What to produce →
Please copy the lines from the one containing "Влияние социаль" up to and including the one containing "социальные связи влияют на наше здор", replacing "Комментарии" with "Отзывы" and leaving everything else unchanged. Return only those lines.

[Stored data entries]
╭──

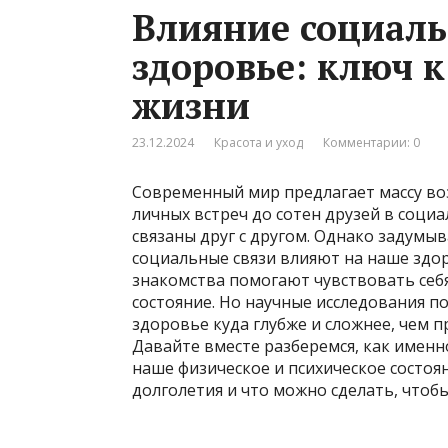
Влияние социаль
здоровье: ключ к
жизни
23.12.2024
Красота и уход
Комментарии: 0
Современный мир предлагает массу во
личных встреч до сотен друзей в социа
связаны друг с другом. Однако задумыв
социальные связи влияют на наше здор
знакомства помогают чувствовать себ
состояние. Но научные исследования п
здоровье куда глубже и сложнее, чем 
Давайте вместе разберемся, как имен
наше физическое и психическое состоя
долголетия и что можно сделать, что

╰──
╭──

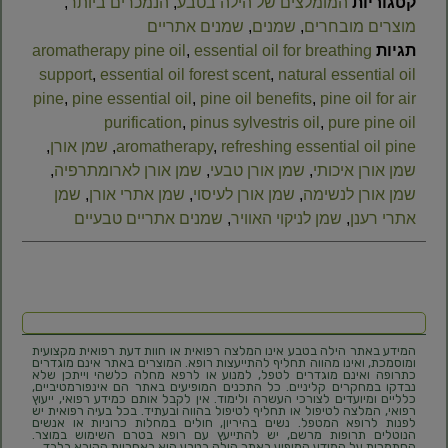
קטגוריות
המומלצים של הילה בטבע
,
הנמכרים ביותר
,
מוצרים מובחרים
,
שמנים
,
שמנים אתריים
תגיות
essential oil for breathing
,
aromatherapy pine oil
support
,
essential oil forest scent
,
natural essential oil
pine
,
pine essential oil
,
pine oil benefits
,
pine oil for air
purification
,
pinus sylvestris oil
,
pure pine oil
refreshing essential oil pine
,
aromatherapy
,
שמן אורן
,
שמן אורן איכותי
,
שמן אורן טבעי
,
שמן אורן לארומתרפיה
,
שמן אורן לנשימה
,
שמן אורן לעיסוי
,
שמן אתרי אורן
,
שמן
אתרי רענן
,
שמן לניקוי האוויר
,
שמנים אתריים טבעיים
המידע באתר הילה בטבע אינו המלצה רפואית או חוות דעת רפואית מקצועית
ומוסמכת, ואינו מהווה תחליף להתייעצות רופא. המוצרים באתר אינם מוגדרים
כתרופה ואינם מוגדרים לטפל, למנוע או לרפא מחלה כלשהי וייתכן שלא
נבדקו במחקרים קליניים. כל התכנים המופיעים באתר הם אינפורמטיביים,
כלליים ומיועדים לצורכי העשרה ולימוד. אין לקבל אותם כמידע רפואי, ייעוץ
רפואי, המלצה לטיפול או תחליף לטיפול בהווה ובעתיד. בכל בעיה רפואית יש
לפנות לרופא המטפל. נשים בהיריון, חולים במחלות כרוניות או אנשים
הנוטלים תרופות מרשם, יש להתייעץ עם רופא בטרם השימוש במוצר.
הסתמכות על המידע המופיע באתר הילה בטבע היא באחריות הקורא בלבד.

╰──

Solution to this exercise →
Влияние социаль
здоровье: ключ к
жизни
23.12.2024
Красота и уход
Отзывы: 0
Современный мир предлагает массу во
личных встреч до сотен друзей в социа
связаны друг с другом. Однако задумыв
социальные связи влияют на наше здор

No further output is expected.